The five year olds snap me out of it with a song. Five year olds are five year olds no matter where they are. Big smiles, and dancing carefree. It brings a smile to all of our faces. Despite the poverty, despite the fact that some will have to leave the building tonight and come back tomorrow they smile. There is something familiar about their smiles, their eyes. It’s more than childhood innocence. It’s hope. And in hope, they’re richer than any of us.
It has been six years since I first traveled to Haiti. Six years since a little girl’s smile changed my life. You may have heard me talk about her before. She was a girl of about twelve who lost her parents in the earthquake and was now the caregiver for her injured grandfather. She provided him with the care he needed. She walked him to the OR and waited patiently in the waiting areas while we fixed his hip. Then she shook my hand with a smile. She carried herself as someone way beyond her young years. It was that smile and the hope in her eyes that compelled me to act. You could see it in her eyes, hope. Hope that there would be better days. Hope that the world could and will be a better place. She would be a young woman now. I’m not sure much has changed, maybe it hasn’t. But more than anything, I want to believe she still has the courage to have that smile and, most importantly, that hope.
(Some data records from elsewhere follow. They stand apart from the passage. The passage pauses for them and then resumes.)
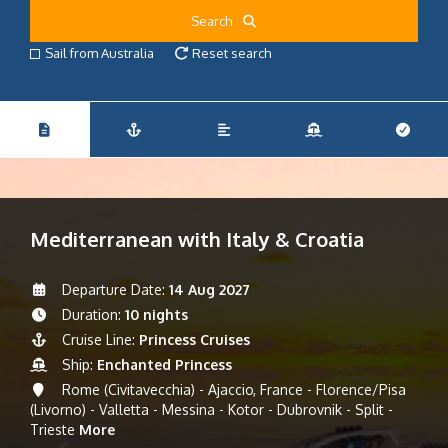
Search
Sail from Australia
Reset search
Mediterranean with Italy & Croatia
Departure Date:
14 Aug 2027
Duration:
10 nights
Cruise Line:
Princess Cruises
Ship:
Enchanted Princess
Rome (Civitavecchia) - Ajaccio, France - Florence/Pisa
(Livorno) - Valletta - Messina - Kotor - Dubrovnik - Split -
Trieste
More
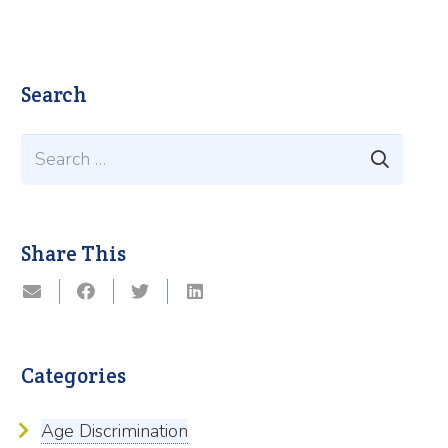
Search
Search
for:
Share This
Categories
Age Discrimination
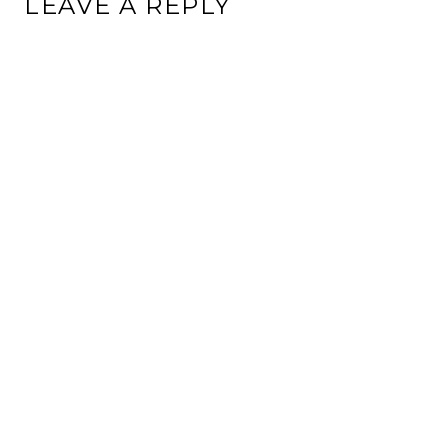
LEAVE A REPLY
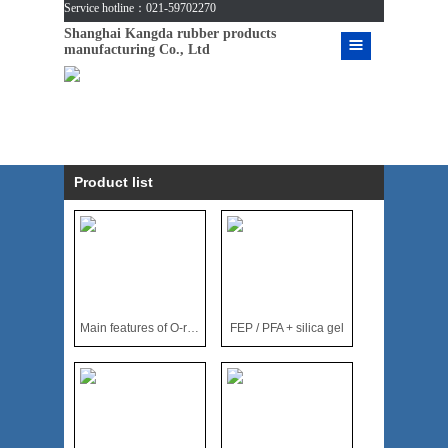
Service hotline：021-59702270
Shanghai Kangda rubber products
manufacturing Co., Ltd
Product list
Main features of O-ring made of fluoroplastics
FEP / PFA + silica gel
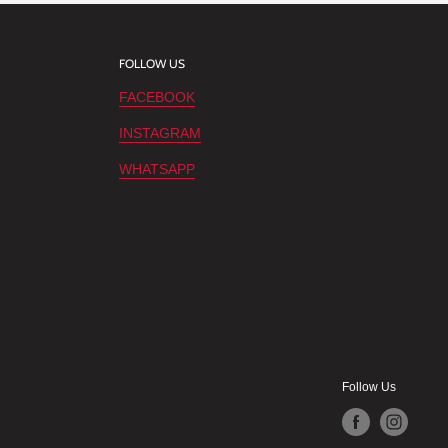
FOLLOW US
FACEBOOK
INSTAGRAM
WHATSAPP
Follow Us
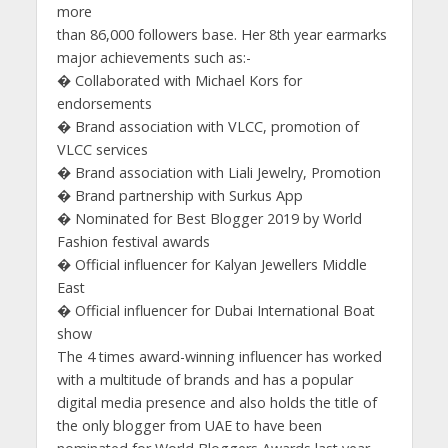
more
than 86,000 followers base. Her 8th year earmarks
major achievements such as:-
� Collaborated with Michael Kors for
endorsements
� Brand association with VLCC, promotion of
VLCC services
� Brand association with Liali Jewelry, Promotion
� Brand partnership with Surkus App
� Nominated for Best Blogger 2019 by World
Fashion festival awards
� Official influencer for Kalyan Jewellers Middle
East
� Official influencer for Dubai International Boat
show
The 4 times award-winning influencer has worked
with a multitude of brands and has a popular
digital media presence and also holds the title of
the only blogger from UAE to have been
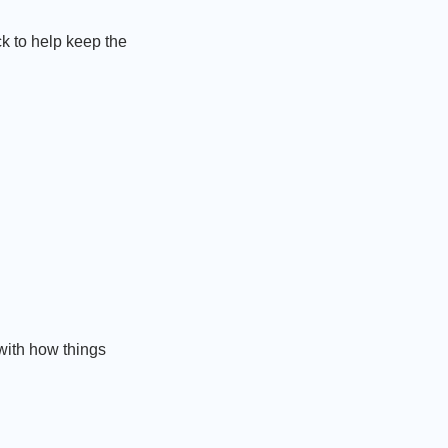
k to help keep the
with how things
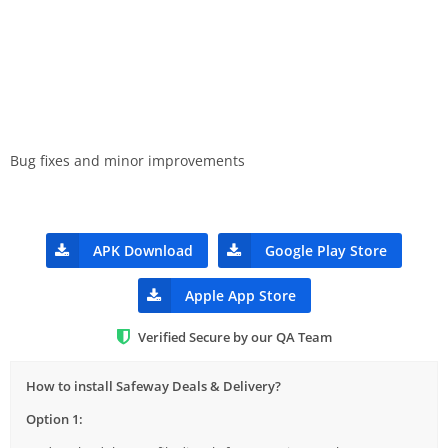
Bug fixes and minor improvements
APK Download
Google Play Store
Apple App Store
Verified Secure by our QA Team
How to install Safeway Deals & Delivery?
Option 1:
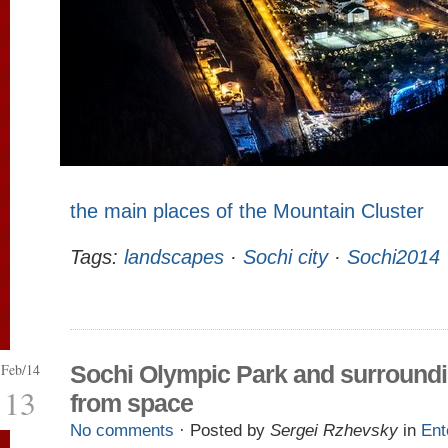
the main places of the Mountain Cluster
Tags:
landscapes
·
Sochi city
·
Sochi2014
Feb/14
Sochi Olympic Park and surround
13
from space
No comments
· Posted by
Sergei Rzhevsky
in
Ent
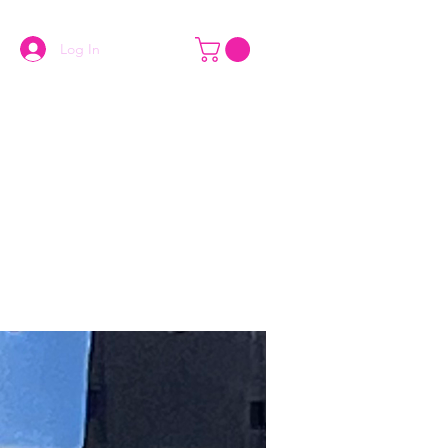
Log In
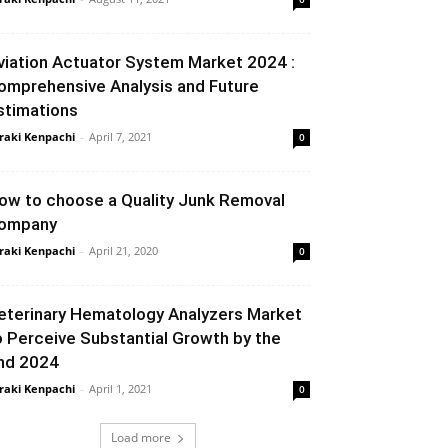
viation Actuator System Market 2024 :
omprehensive Analysis and Future
stimations
raki Kenpachi
-
April 7, 2021
0
ow to choose a Quality Junk Removal
ompany
raki Kenpachi
-
April 21, 2020
0
eterinary Hematology Analyzers Market
o Perceive Substantial Growth by the
nd 2024
raki Kenpachi
-
April 1, 2021
0
Load more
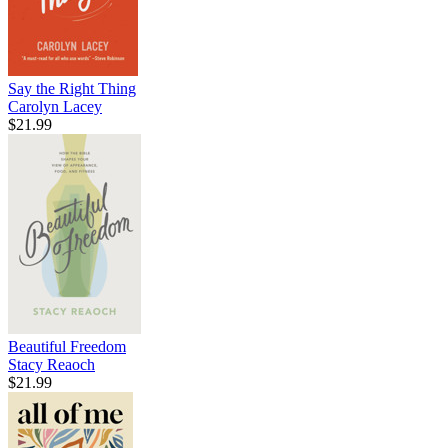
Say the Right Thing
Carolyn Lacey
$21.99
Beautiful Freedom
Stacy Reaoch
$21.99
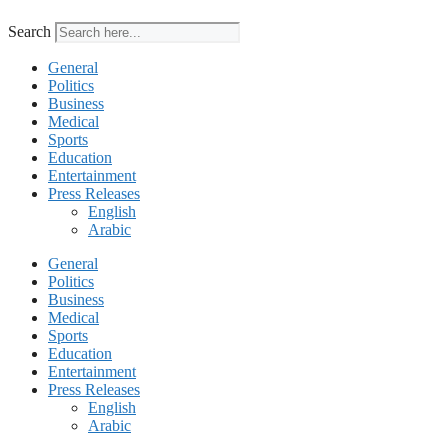
Search
General
Politics
Business
Medical
Sports
Education
Entertainment
Press Releases
English
Arabic
General
Politics
Business
Medical
Sports
Education
Entertainment
Press Releases
English
Arabic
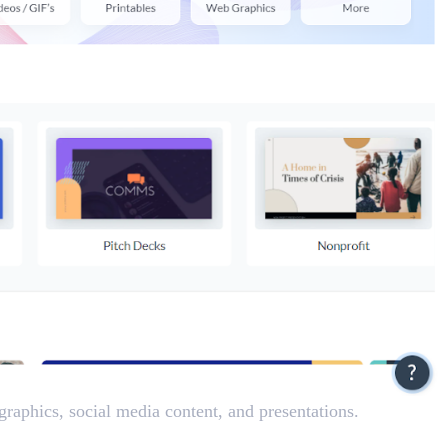
ographics, social media content, and presentations.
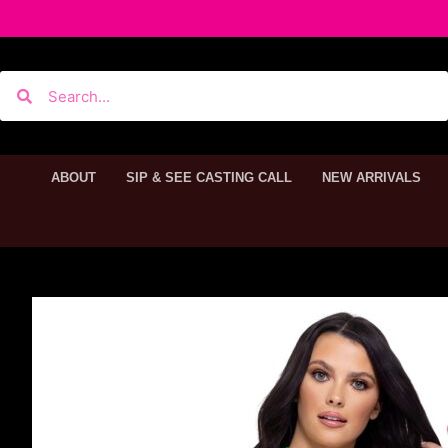
ABOUT
SIP & SEE CASTING CALL
NEW ARRIVALS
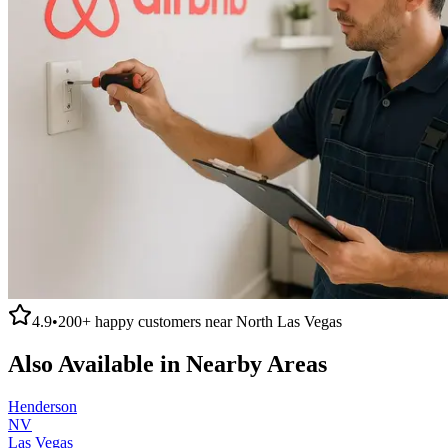
4.9
•
200+
happy customers near
North Las Vegas
Also Available in Nearby Areas
Henderson
NV
Las Vegas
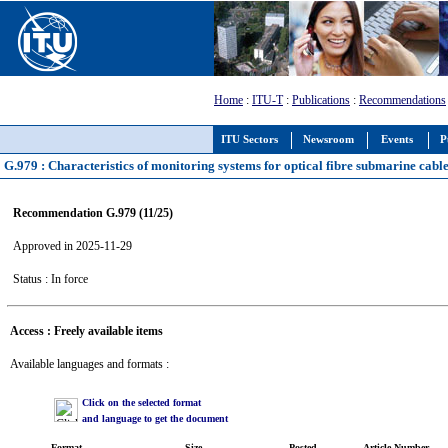
Home
:
ITU-T
:
Publications
:
Recommendations
ITU Sectors
Newsroom
Events
P
G.979 : Characteristics of monitoring systems for optical fibre submarine cabl
Recommendation G.979 (11/25)
Approved in 2025-11-29
Status : In force
Access : Freely available items
Available languages and formats :
Click on the selected format
and language to get the document
Format
Size
Posted
Article Number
Yesterday was the first time in a while since I have seen those eyes and that hope in someone else. Despite the adversity, the poverty, the abuse, the chaos, a smile and eyes filled with hope. It’s a testament to people like Zahida, determined to make a difference. To keep that candle of hope burning. We can see it from here. It’s like a lantern. It guides us. It’s carried in the hearts of everyone on Team Broken Earth as we move inch-by-inch closer to the change we all hope is possible in this world.